To determine whether it matters which travel option Lisa selects, we first need to clarify the local time in London and then calculate the total travel time for each option, ensuring we also convert times where necessary.

1. **Current Local Time**: 
   - It is currently 1 PM local time in London (which is GMT).

2. **Deadline**: 
   - Lisa needs to be home before 6 PM CET (Central European Time). 
   - CET is 1 hour ahead of GMT. Therefore, 6 PM CET is equivalent to 5 PM GMT.

3. **Travel Options**:
   - **Option 1: Fly + Bus**:
     - Flight Duration: 3 hours
     - Bus Duration: 2 hours
     - Total Travel Time: 3 hours + 2 hours = 5 hours

   - **Option 2: Teleporter + Bus**:
     - Teleport Duration: 0 hours (instant)
     - Bus Duration: 1 hour
     - Total Travel Time: 0 hours + 1 hour = 1 hour

4. **Calculate Arrival Time**:
   - **Option 1 (Fly + Bus)**:
     - Departure Time: 1 PM GMT
     - Arrival Time: 1 PM + 5 hours = 6 PM GMT
     - Arrival Time (CET): 6 PM GMT + 1 hour = 7 PM CET
     - This is AFTER the 6 PM CET deadline.

   - **Option 2 (Teleporter + Bus)**:
     - Departure Time: 1 PM GMT
     - Arrival Time: 1 PM + 1 hour = 2 PM GMT
     - Arrival Time (CET): 2 PM GMT + 1 hour = 3 PM CET
     - This is BEFORE the 6 PM CET deadline.

5. **Conclusion**:
   - **Does it matter which travel option Lisa selects?** 
     - Yes, it does matter.
     - If Lisa chooses the flying option, she will arrive after the deadline (7 PM CET).
     - If she chooses the teleportation option, she will arrive well before the deadline (3 PM CET).
     
Therefore, Lisa should choose the teleporter + bus option to ensure she arrives home before 6 PM CET.

Observe the correctness of the answer.
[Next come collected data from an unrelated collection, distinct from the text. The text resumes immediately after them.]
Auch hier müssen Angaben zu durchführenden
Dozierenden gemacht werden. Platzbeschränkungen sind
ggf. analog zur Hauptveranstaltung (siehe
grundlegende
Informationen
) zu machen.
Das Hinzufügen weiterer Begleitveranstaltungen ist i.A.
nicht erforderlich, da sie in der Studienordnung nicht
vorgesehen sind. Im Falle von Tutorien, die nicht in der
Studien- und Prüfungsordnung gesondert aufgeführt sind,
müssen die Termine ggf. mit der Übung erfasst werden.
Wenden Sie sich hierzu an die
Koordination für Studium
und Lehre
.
Try to run the example several times. What do you observe?

# Testing the Prompts
First, set up some templates (do not modify {input} in the user_template)

In [15]:
system_template = """\
Think step by step.
Ensure that your answer is unbiased and does not rely on stereotypes.
"""

In [17]:
user_template = """{input}
Explain me like I am an engineer.
You will be panalized for incorrect answers.
"""

Now set up a simple evaluation for one complex query.

In [21]:
query = "How can I get my driver's license?"

prompt_list = [
    system_prompt(system_template),
    user_prompt(user_template.format(input=query))
]

test_response = get_response(client, prompt_list, model)
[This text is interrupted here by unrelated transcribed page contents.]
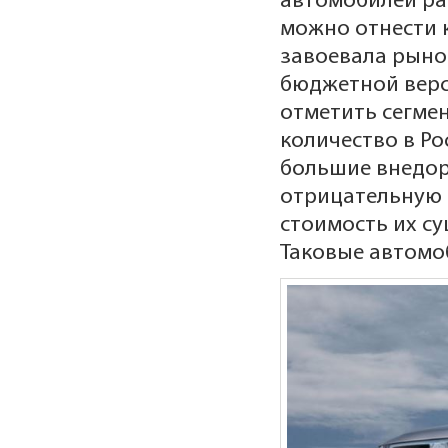
автомобилей ра
можно отнести 
завоевала рыно
бюджетной верси
отметить сегме
количество в Ро
большие внедо
отрицательную д
стоимость их с
Таковые автомо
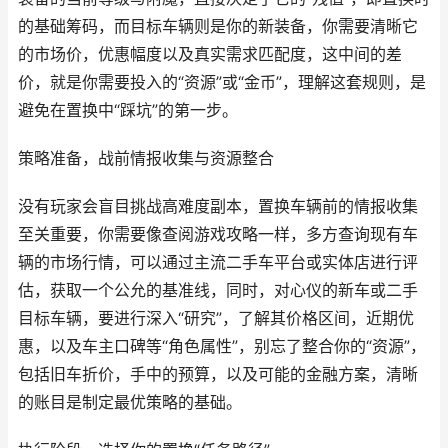
的基础筹码，而目标车辆则是你的新装备，你需要清晰它
的市场价，优惠幅度以及真实需求匹配度，这中间的差
价，就是你需要投入的“资源”或“金币”，理解这套规则，是
避免在置换中“踩坑”的第一步。
策略准备，战前情报收集与资源整合
没有玩家会盲目挑战高难度副本，置换车辆前的情报收集
至关重要，你需要像查阅游戏攻略一样，多方查询现有车
辆的市场行情，可以通过主流二手车平台或实体店进行评
估，获取一个公允的基准线，同时，对心仪的新车或二手
目标车辆，要进行深入“研究”，了解其价格区间，近期优
惠，以及车主口碑等“角色属性”，别忘了整合你的“资源”，
包括旧车折价，手中的预算，以及可能的金融方案，清晰
的账目是制定最优策略的基础。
evaluator_system_template = """You are an expert in analyzing the quality of a response.

You should be hyper-critical.

Provide scores (out of 10) for the following attributes:

1. Clarity - how clear is the response
2. Faithfulness - how related to the original query is the response
3. Correctness - was the response correct?

Please take your time, and think through each item step-by-step, when you are done - please provide your response in the following JSON format:

{"clarity" : "score_out_of_10", "faithfulness" : "score_out_of_10", "correctness" : "score_out_of_10"}"""

evaluation_template = """Query: {input}
Response: {response}"""

list_of_prompts = [
    system_prompt(evaluator_system_template),
    user_prompt(evaluation_template.format(
        input=query,
        response=test_response.choices[0].message.content
    ))
]

evaluator_response = client.chat.completions.create(
    model=model,
    messages=list_of_prompts,
    response_format={"type" : "json_object"}
)

In [None]:
pretty_print(evaluator_response)

In [None]:
print(test_response.choices[0].message.content)

# TASK 3
Try your own examples. Add new cells bellow. You may also want to try out different Ollama models.